According to the operator’s environmental filings, the processing trains have capacity to produce 4180 tonnes per day of sulphur.
The ministry’s claims against NCOC come amid suggestions that the government is looking to increase its stake in the Kashagan development.
Oleg Chervinsky, publisher of Kazakh oil industry journal Petroleum, suggested that the government may be flexing its muscles in a “complex game” with Kashagan’s foreign investors — Eni, Shell, TotalEnergies and ExxonMobil — with the aim of pushing them to reduce their stakes in the project and enable state controlled KazMunayGaz to increase its current 16.9% shareholding.
Chervinsky cited a precedent in which two criminal investigations followed environmental claims against the operator of Kazakhstan’s Karachaganak condensate and gas development in 2010.
Authorities dropped the claims two years later after KazMunayGaz obtained a 10% shareholding in Karachaganak.

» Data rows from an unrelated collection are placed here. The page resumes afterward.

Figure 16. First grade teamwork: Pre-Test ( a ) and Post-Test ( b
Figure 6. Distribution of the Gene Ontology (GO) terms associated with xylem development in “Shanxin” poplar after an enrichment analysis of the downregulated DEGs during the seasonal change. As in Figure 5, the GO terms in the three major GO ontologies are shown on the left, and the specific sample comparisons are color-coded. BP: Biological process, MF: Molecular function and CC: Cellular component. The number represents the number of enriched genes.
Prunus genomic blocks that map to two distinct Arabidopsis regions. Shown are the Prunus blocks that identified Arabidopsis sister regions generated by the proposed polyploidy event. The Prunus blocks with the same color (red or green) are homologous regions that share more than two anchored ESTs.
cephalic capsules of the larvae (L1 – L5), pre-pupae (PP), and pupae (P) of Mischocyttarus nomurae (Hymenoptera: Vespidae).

KazMunayGaz has been booking increasing revenues recently from the sale of hydrocarbons based on its equity interests in Kazakhstans three major foreign-led projects — Tengiz, Kashagan and Karachaganak — as its own assets remain heavily depleted.

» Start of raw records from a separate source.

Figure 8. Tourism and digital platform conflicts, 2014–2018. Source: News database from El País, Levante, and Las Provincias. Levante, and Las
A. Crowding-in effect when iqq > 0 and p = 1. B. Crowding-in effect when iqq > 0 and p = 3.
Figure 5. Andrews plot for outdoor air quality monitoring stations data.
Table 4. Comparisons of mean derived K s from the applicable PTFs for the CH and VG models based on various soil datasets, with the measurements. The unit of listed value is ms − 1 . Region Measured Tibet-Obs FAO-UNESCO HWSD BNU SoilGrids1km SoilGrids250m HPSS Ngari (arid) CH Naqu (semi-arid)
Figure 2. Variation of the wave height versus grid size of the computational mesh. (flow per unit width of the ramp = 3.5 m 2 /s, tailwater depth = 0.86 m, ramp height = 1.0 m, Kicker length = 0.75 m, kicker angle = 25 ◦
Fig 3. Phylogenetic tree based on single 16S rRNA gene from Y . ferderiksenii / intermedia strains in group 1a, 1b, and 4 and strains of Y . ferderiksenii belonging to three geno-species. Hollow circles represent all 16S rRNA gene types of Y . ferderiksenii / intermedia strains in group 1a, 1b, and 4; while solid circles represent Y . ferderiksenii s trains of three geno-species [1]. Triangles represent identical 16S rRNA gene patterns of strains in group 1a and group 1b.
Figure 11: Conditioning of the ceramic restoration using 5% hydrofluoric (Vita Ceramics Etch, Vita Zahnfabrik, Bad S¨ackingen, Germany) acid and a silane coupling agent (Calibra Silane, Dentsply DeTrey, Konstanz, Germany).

The Tengiz, Kashagan and Karachaganak operators, as well as Kazakhstan’s other producers, also face the prospect of a major increase in transportation expenses later this year.
KazMunayGaz’ oil pipeline operator subsidiary KazTransoil last week announced that its handling tariffs for both export and transit oil shipments are set to rise to as much as three-times the current amount from 1 May.
The increases will apply to oil shipments entering the Caspian Pipeline Consortium-operated network — the country’s largest oil export route— and cargoes destined for China via the existing pipeline network.
Tengiz, Kashagan and Karachaganak rely on the Caspian Pipeline Consortium network for their exports.